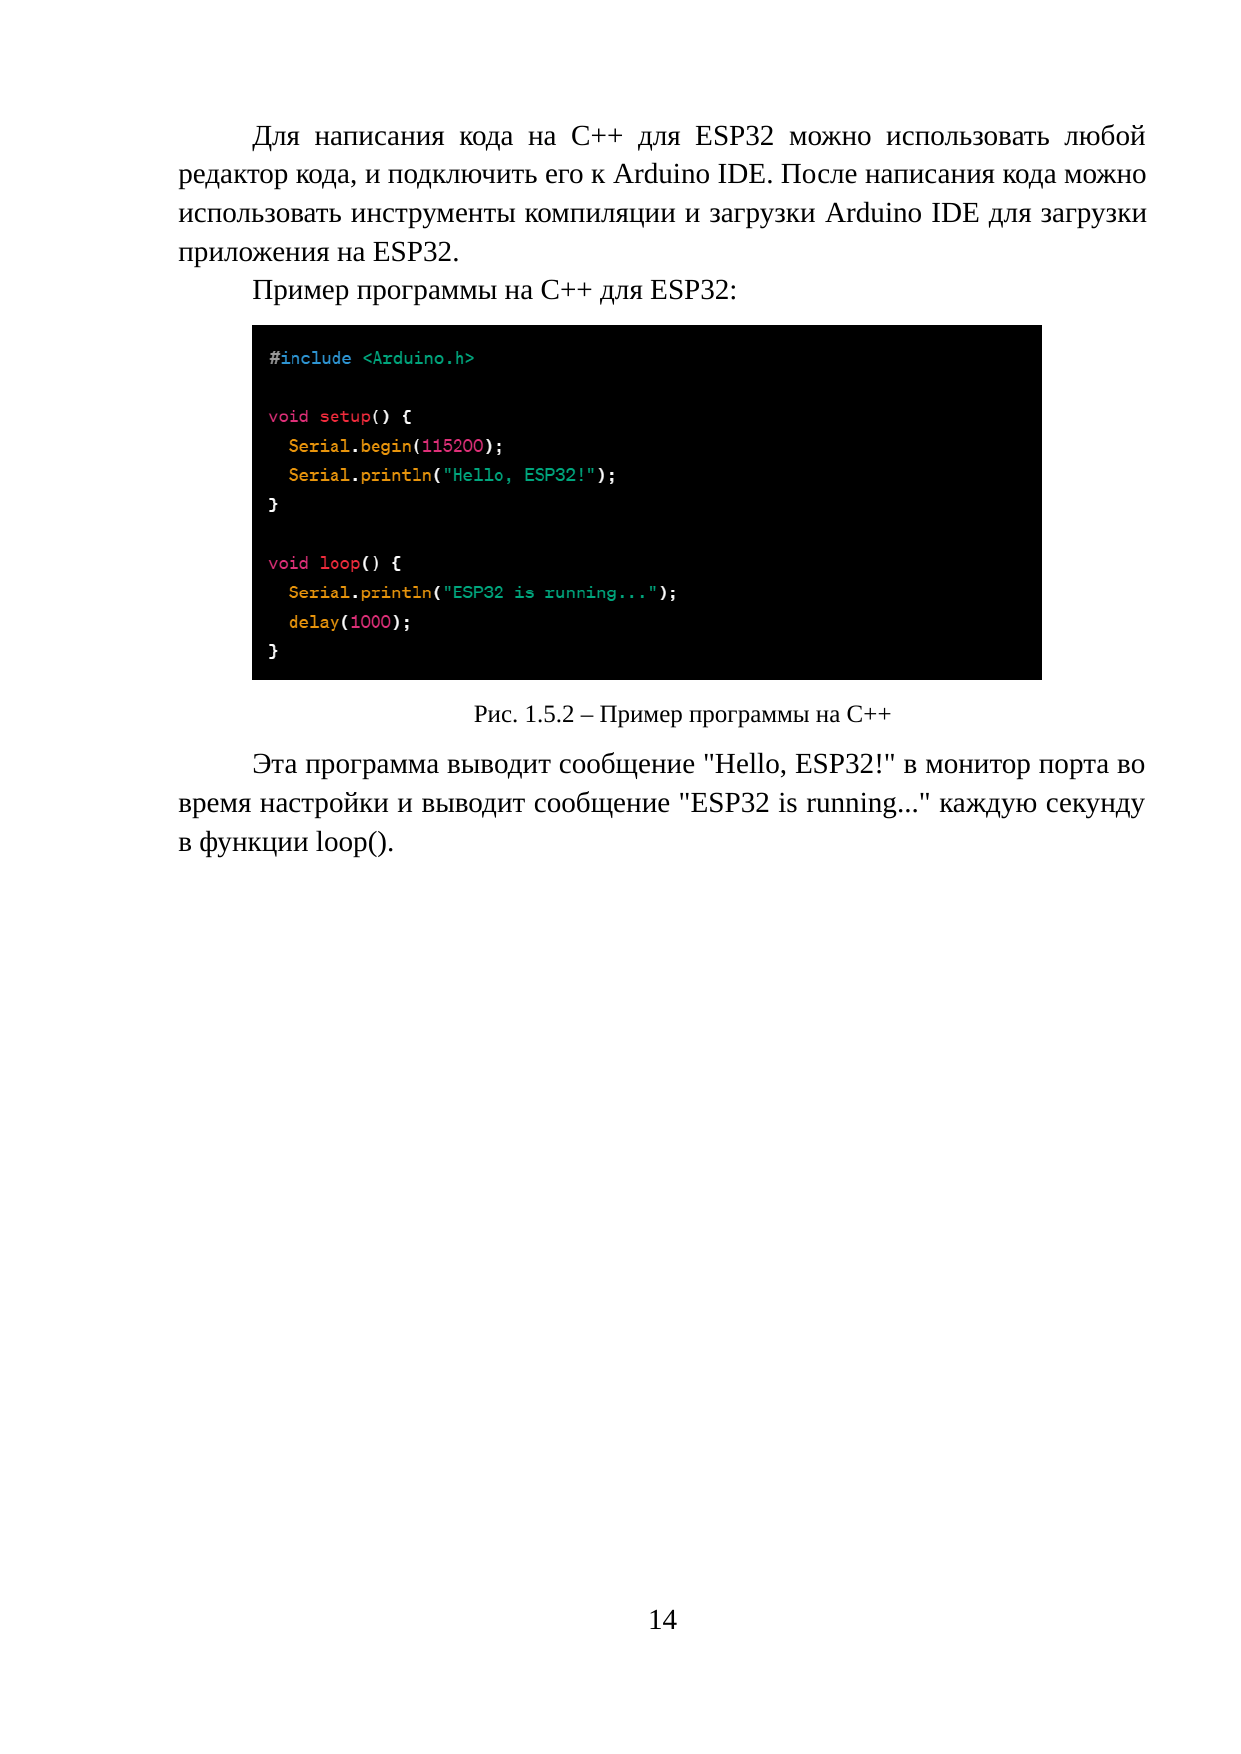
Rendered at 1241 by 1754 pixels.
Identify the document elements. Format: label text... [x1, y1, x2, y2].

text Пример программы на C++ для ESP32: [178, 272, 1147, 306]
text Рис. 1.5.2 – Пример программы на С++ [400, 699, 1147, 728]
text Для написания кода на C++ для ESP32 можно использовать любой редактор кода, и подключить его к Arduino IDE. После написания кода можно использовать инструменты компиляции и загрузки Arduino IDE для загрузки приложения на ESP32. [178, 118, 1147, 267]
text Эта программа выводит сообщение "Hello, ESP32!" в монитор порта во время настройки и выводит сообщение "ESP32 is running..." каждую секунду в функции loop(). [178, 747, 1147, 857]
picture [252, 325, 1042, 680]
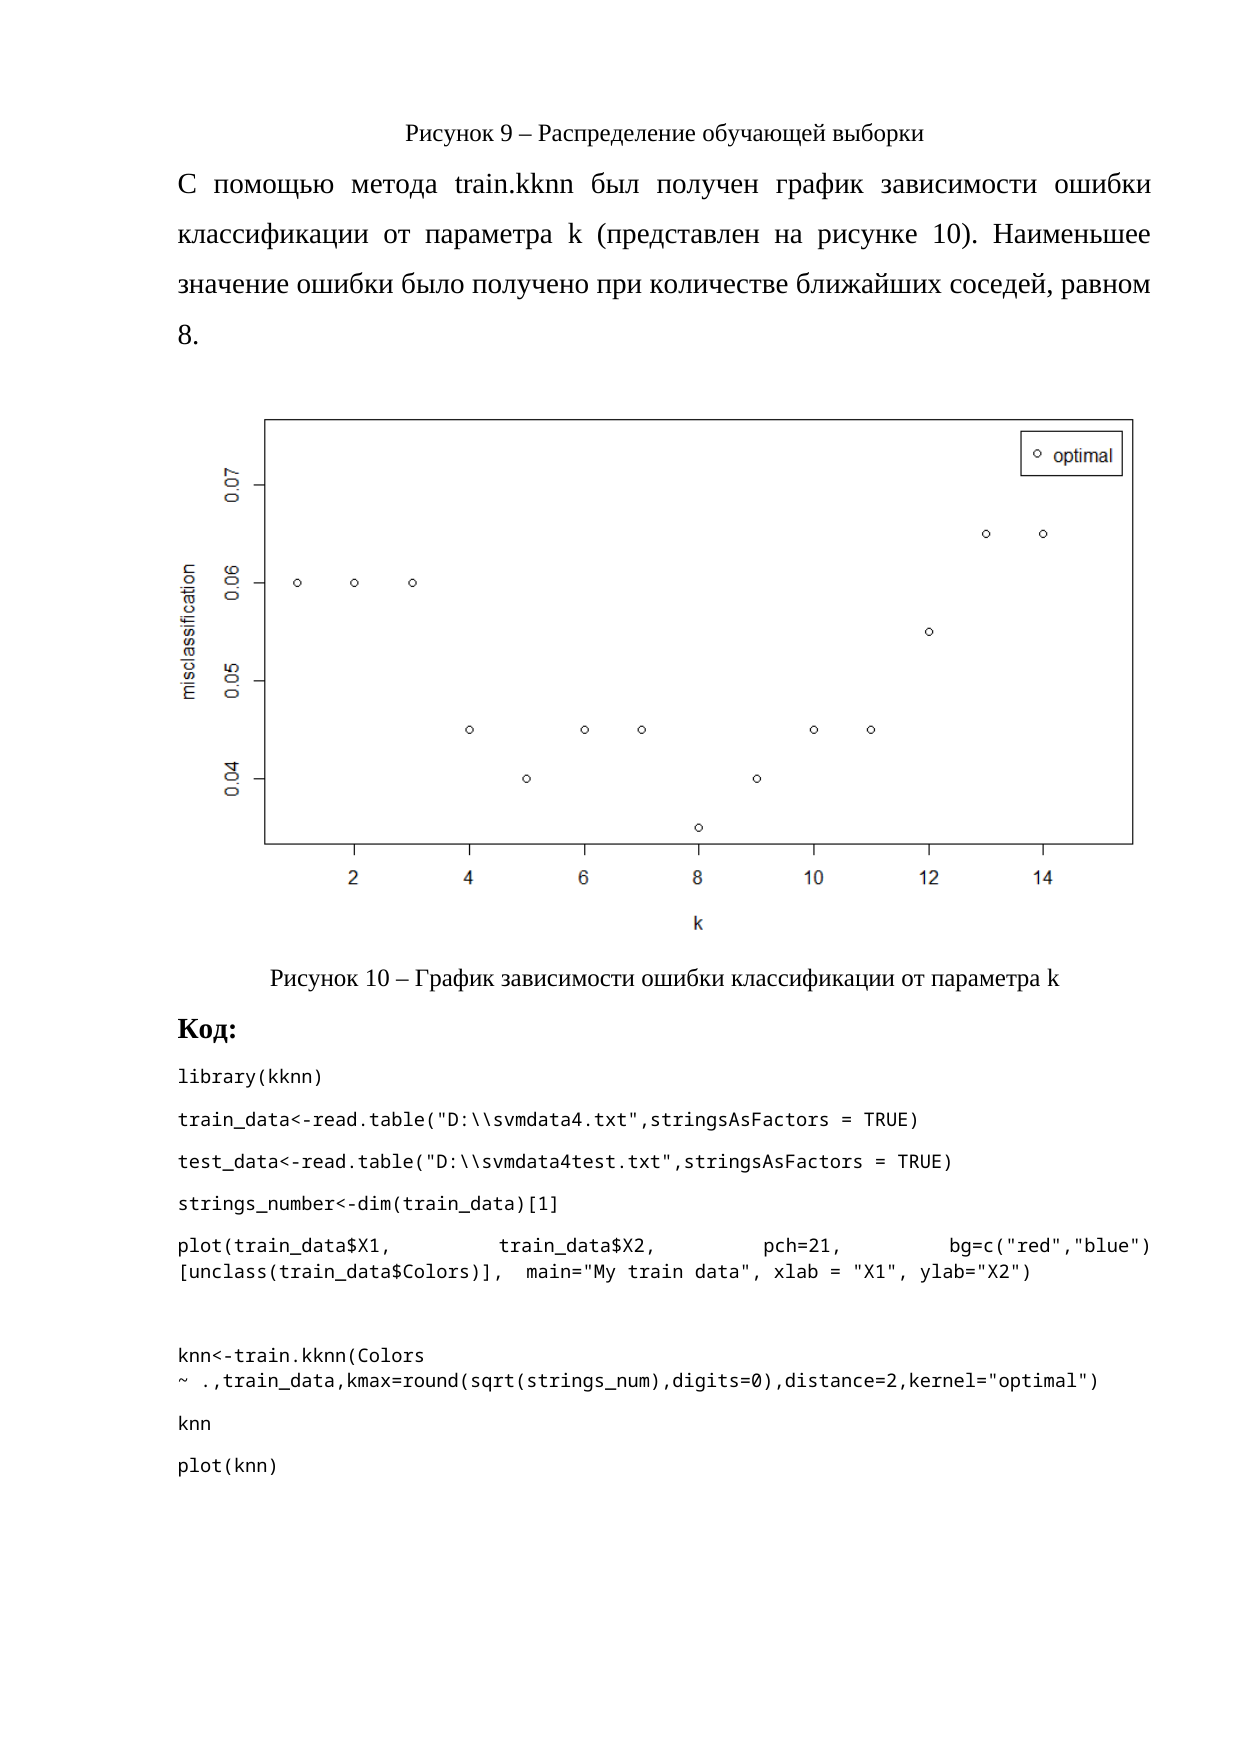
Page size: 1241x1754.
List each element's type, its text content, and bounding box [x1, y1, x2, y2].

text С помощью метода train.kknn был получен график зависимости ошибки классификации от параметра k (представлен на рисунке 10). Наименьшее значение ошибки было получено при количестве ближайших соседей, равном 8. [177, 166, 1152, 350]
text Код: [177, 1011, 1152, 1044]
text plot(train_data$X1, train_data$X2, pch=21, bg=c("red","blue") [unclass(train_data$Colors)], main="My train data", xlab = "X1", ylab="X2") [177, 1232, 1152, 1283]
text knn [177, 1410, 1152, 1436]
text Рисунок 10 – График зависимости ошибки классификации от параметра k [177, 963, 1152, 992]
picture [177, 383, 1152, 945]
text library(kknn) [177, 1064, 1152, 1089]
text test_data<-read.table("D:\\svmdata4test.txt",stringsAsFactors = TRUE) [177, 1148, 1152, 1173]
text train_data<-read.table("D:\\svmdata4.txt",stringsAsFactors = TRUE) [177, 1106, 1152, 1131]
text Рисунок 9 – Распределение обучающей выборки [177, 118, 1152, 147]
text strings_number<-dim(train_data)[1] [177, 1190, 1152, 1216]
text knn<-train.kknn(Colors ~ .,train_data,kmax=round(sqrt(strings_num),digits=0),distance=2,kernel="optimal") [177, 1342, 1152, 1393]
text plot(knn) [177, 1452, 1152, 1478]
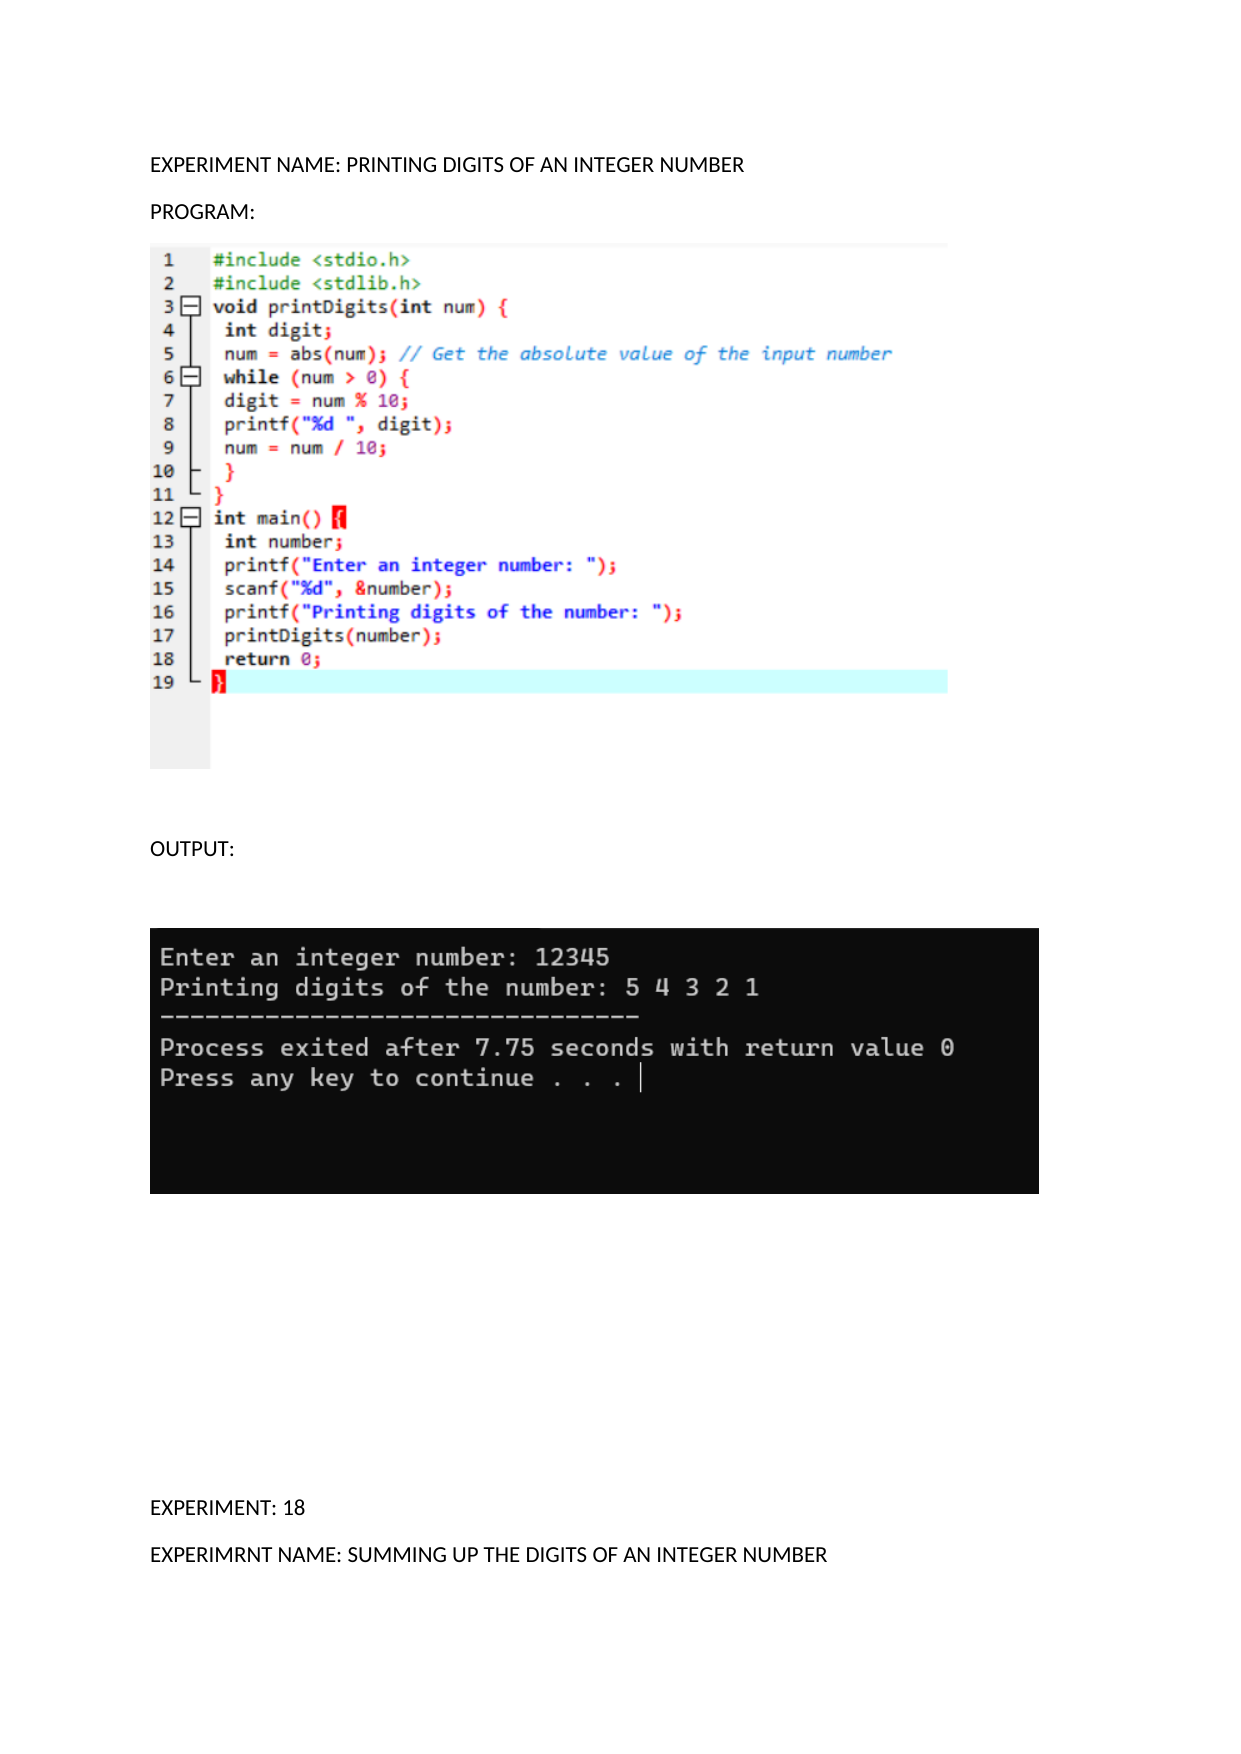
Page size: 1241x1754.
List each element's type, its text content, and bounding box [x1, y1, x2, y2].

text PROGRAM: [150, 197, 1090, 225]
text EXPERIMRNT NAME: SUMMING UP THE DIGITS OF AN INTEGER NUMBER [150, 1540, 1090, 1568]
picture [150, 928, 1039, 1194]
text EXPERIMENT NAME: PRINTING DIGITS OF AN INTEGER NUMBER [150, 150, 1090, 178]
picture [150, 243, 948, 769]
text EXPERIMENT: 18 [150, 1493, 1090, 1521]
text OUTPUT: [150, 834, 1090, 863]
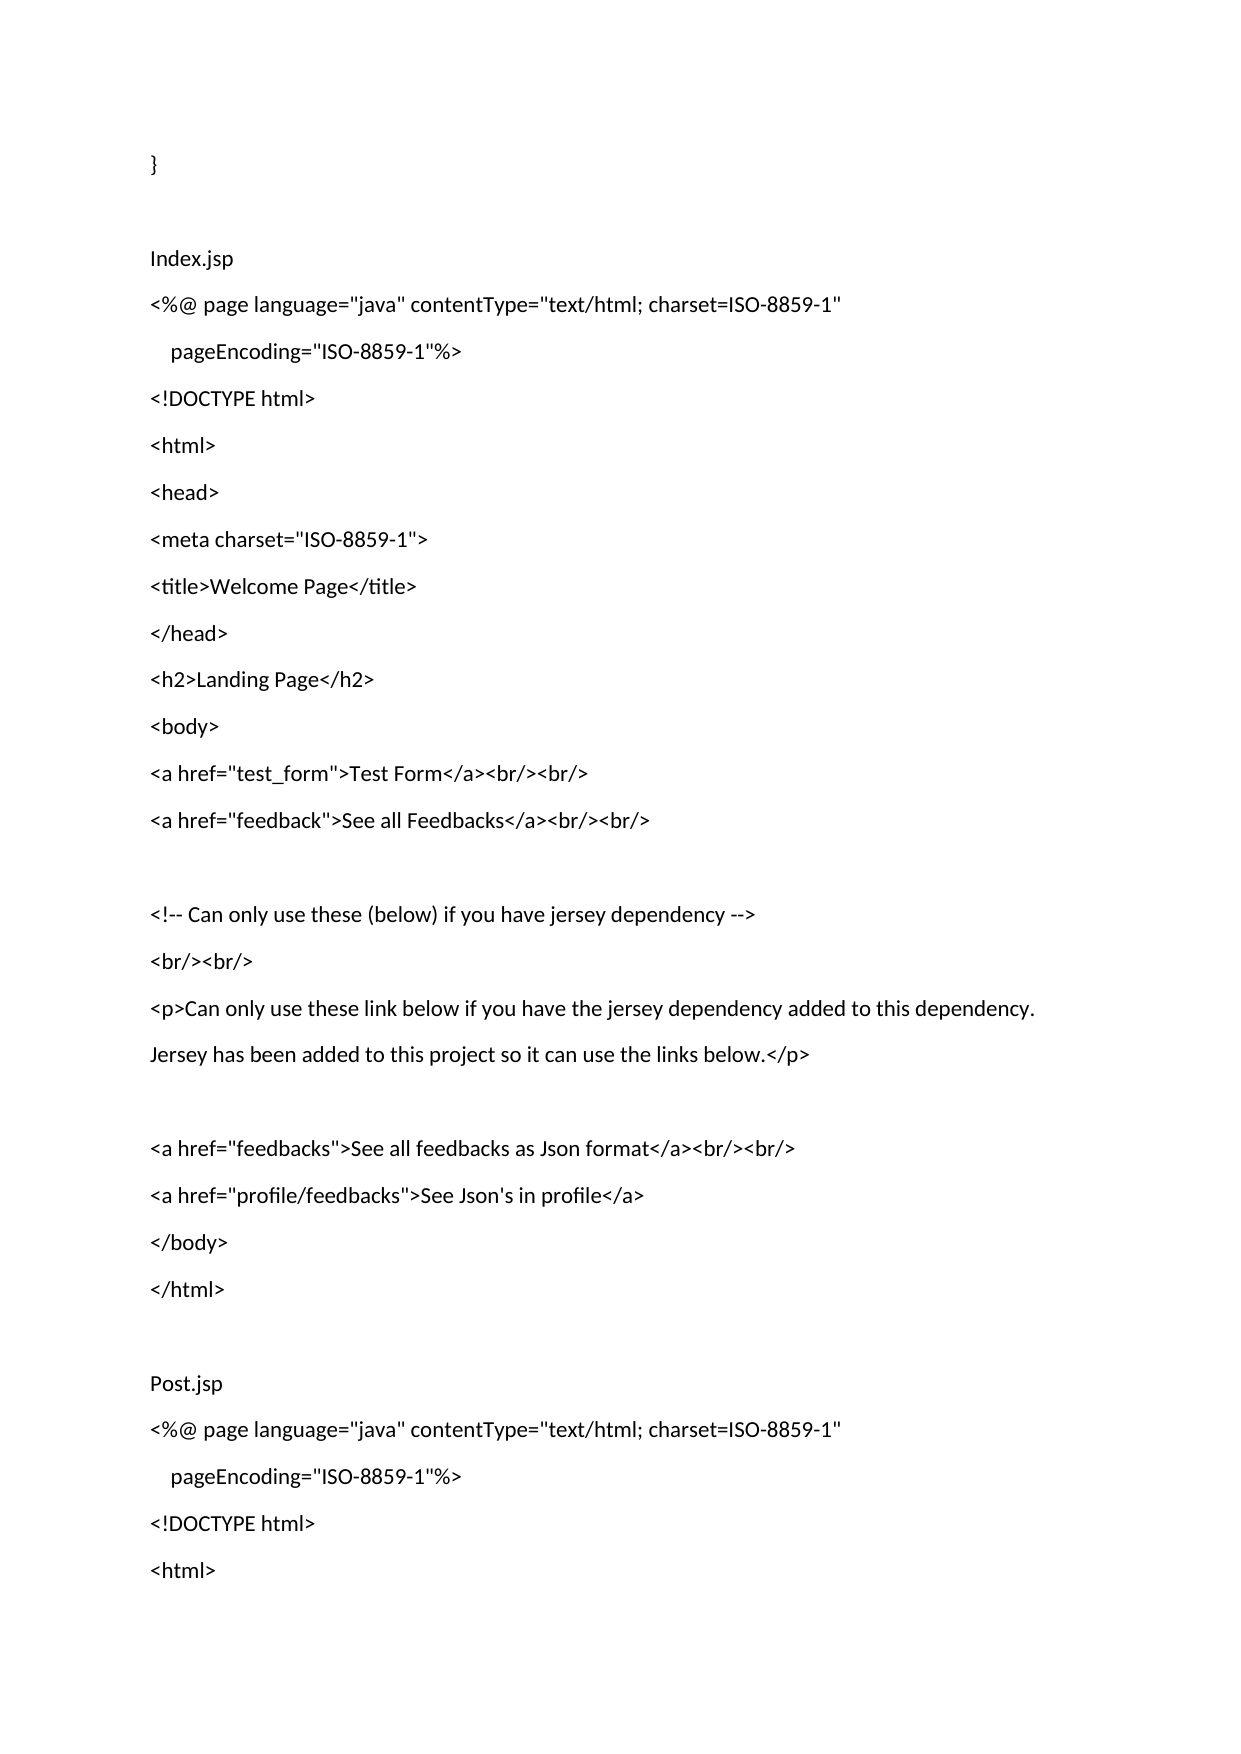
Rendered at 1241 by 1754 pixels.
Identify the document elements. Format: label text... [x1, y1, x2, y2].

- **Problem**
Wherever a picture sits among the entries, drop it and set down every other part exactly.

- **Answer space**
Rendered at 1241 by 1754 pixels.
Identify the document elements. Format: label text... [x1, y1, x2, y2].

text Пример программы на C++ для ESP32: [178, 272, 1147, 306]
text Рис. 1.5.2 – Пример программы на С++ [400, 699, 1147, 728]
text Для написания кода на C++ для ESP32 можно использовать любой редактор кода, и подключить его к Arduino IDE. После написания кода можно использовать инструменты компиляции и загрузки Arduino IDE для загрузки приложения на ESP32. [178, 118, 1147, 267]
text Эта программа выводит сообщение "Hello, ESP32!" в монитор порта во время настройки и выводит сообщение "ESP32 is running..." каждую секунду в функции loop(). [178, 747, 1147, 857]
picture [252, 325, 1042, 680]
Page size: 1241x1754.
List each element's type, its text content, and bounding box [x1, y1, x2, y2].

text С помощью метода train.kknn был получен график зависимости ошибки классификации от параметра k (представлен на рисунке 10). Наименьшее значение ошибки было получено при количестве ближайших соседей, равном 8. [177, 166, 1152, 350]
text Код: [177, 1011, 1152, 1044]
text plot(train_data$X1, train_data$X2, pch=21, bg=c("red","blue") [unclass(train_data$Colors)], main="My train data", xlab = "X1", ylab="X2") [177, 1232, 1152, 1283]
text knn [177, 1410, 1152, 1436]
text Рисунок 10 – График зависимости ошибки классификации от параметра k [177, 963, 1152, 992]
picture [177, 383, 1152, 945]
text library(kknn) [177, 1064, 1152, 1089]
text test_data<-read.table("D:\\svmdata4test.txt",stringsAsFactors = TRUE) [177, 1148, 1152, 1173]
text train_data<-read.table("D:\\svmdata4.txt",stringsAsFactors = TRUE) [177, 1106, 1152, 1131]
text Рисунок 9 – Распределение обучающей выборки [177, 118, 1152, 147]
text strings_number<-dim(train_data)[1] [177, 1190, 1152, 1216]
text knn<-train.kknn(Colors ~ .,train_data,kmax=round(sqrt(strings_num),digits=0),distance=2,kernel="optimal") [177, 1342, 1152, 1393]
text plot(knn) [177, 1452, 1152, 1478]
Page size: 1241x1754.
List each element's type, its text content, and bounding box [x1, y1, x2, y2].

text PROGRAM: [150, 197, 1090, 225]
text EXPERIMRNT NAME: SUMMING UP THE DIGITS OF AN INTEGER NUMBER [150, 1540, 1090, 1568]
picture [150, 928, 1039, 1194]
text EXPERIMENT NAME: PRINTING DIGITS OF AN INTEGER NUMBER [150, 150, 1090, 178]
picture [150, 243, 948, 769]
text EXPERIMENT: 18 [150, 1493, 1090, 1521]
text OUTPUT: [150, 834, 1090, 863]
Rendered at 1241 by 1754 pixels.
Identify the document elements. Format: label text... [x1, y1, x2, y2].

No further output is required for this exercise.